In terms of Twitter, we will try to group users depending on the most prevalent topics they tweet about. A simple approach is to represent a user with his/her latest 100 tweets and process the resulting document with the TF-IDF. We can use the cosine similarity to calculate the similarities between two user documents and apply k-means to perform the actual clustering.
Now, let us create a small proof of concept. We collect a set of 24 users, who is categorised into 4 categories and each category contains 6 users.
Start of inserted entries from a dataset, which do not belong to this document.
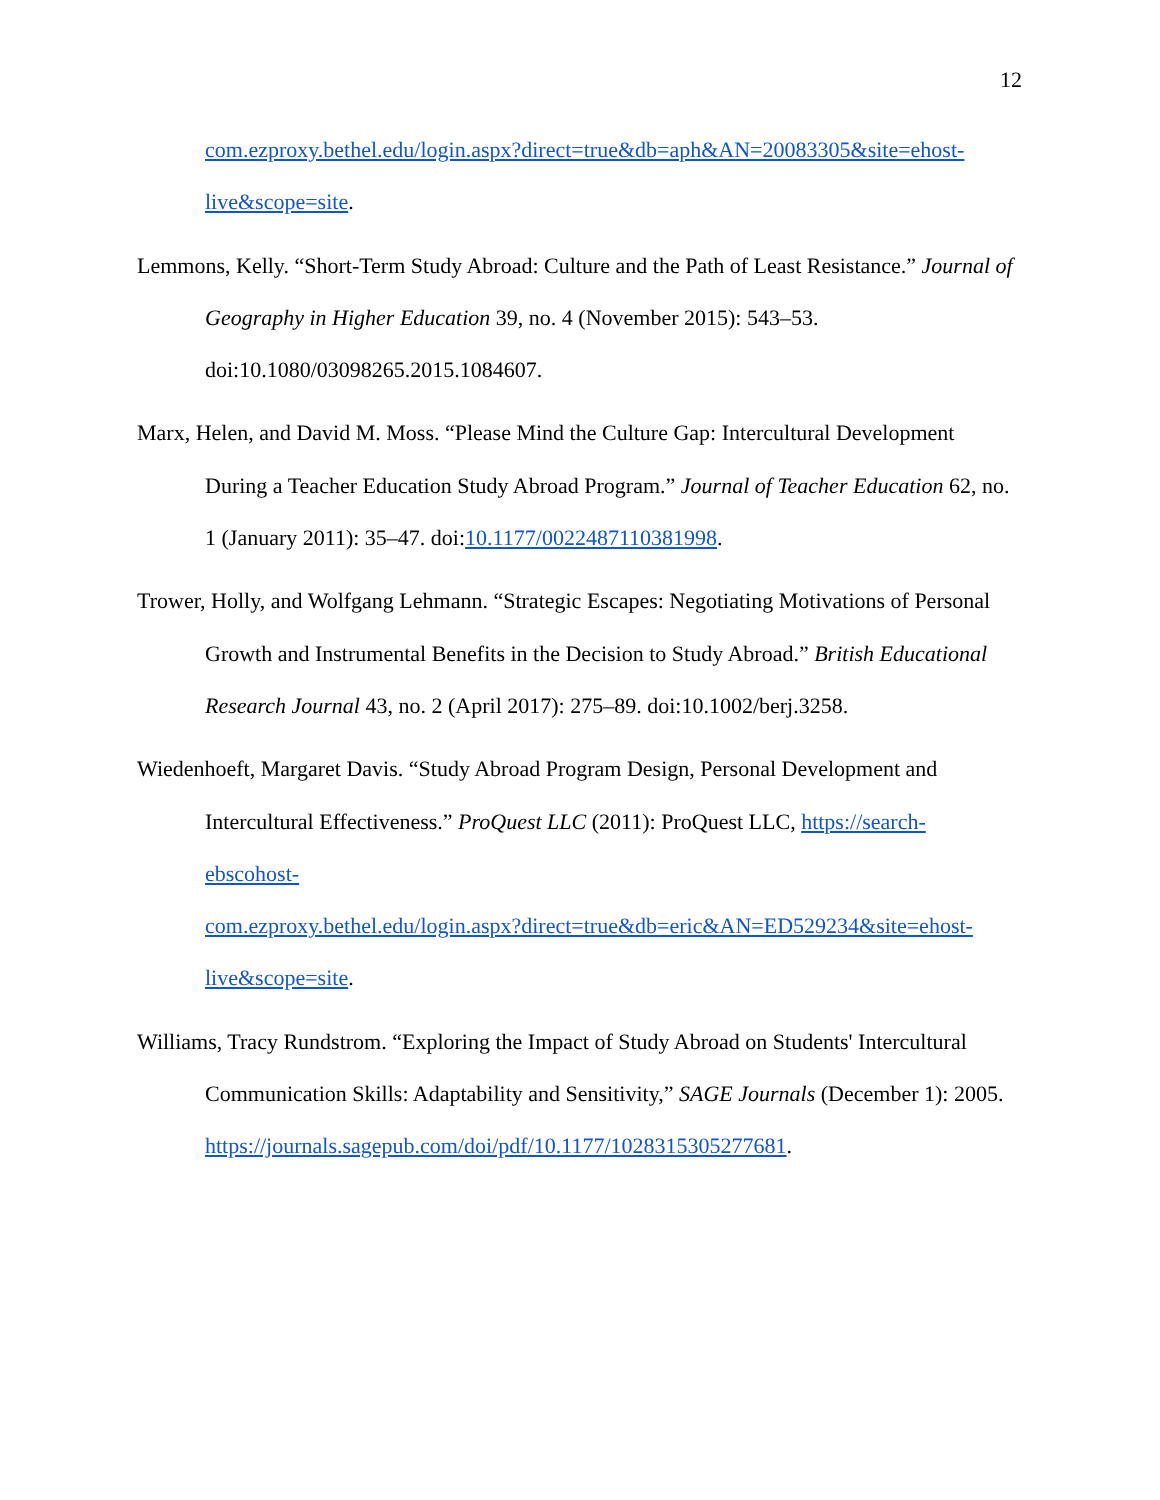12
com.ezproxy.bethel.edu/login.aspx?direct=true&db=aph&AN=20083305&site=ehost-
live&scope=site.
Lemmons, Kelly. “Short-Term Study Abroad: Culture and the Path of Least Resistance.” Journal of Geography in Higher Education 39, no. 4 (November 2015): 543–53. doi:10.1080/03098265.2015.1084607.
Marx, Helen, and David M. Moss. “Please Mind the Culture Gap: Intercultural Development During a Teacher Education Study Abroad Program.” Journal of Teacher Education 62, no. 1 (January 2011): 35–47. doi:10.1177/0022487110381998.
Trower, Holly, and Wolfgang Lehmann. “Strategic Escapes: Negotiating Motivations of Personal Growth and Instrumental Benefits in the Decision to Study Abroad.” British Educational Research Journal 43, no. 2 (April 2017): 275–89. doi:10.1002/berj.3258.
Wiedenhoeft, Margaret Davis. “Study Abroad Program Design, Personal Development and Intercultural Effectiveness.” ProQuest LLC (2011): ProQuest LLC, https://search-
ebscohost-
com.ezproxy.bethel.edu/login.aspx?direct=true&db=eric&AN=ED529234&site=ehost-
live&scope=site.
Williams, Tracy Rundstrom. “Exploring the Impact of Study Abroad on Students' Intercultural Communication Skills: Adaptability and Sensitivity,” SAGE Journals (December 1): 2005. https://journals.sagepub.com/doi/pdf/10.1177/1028315305277681.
Our goal is to use k-means to find 4 clusters, which contain the same 6 users as in the categories.
The following table shows the categories as well as the users in each category we collected.
|@wale, @tyga, @drake, @rickyrozay, @officialozzy, @dolly_parton||@jozyaltidore, @espn, @robdyrdek, @floydmayweather, @ryansheckler, @warrensapp||@bigcitymoms, @real_simple, @pbsparents, @playgrounddad, @preschoolers, @sesamestreet||@vkhosla, @padmasree, @sacca, @google, @bbcclick, @timoreilly|
Next, we run k-means and we find the following clusters.
|Cluster 1||Cluster 2||Cluster 3||Cluster 4|
|@tyga, @floydmayweather, @rickyrozay, @wale, @drake, @official_ozzy||@padmasree, @robdyrdek, @sesamestreet, @pbsparents, @sacca, @real_simple, @preschoolers, @playgrounddad||@espn, @warrensapp, @bigcitymoms, @ryansheckler, @jozyaltidore||@dolly_parton, @vkhosla, @timoreilly, @google, @bbcclick|
If we apply a liberal judgement to the results, we observe that the Music category is similar to Cluster 1, Sports is similar to Cluster 3, Family is similar to Cluster 2 and Technology is similar to Cluster 4. We create a tag cloud of the hashtags in each cluster.
The hashtag cloud is much more ambiguous than the previous cluster results and is open for interpretation. The first hashtag cloud was constructed from cluster 3, the second from cluster 2, the third from cluster 4 and the fourth from cluster 1.
The result for our small example is positive. We see that clusters can be constructed with a clustering algorithm that has a strong likeness to the original configuration. The hashtag representation has not been a success and different representation techniques should be considered to visualise the topics in each cluster.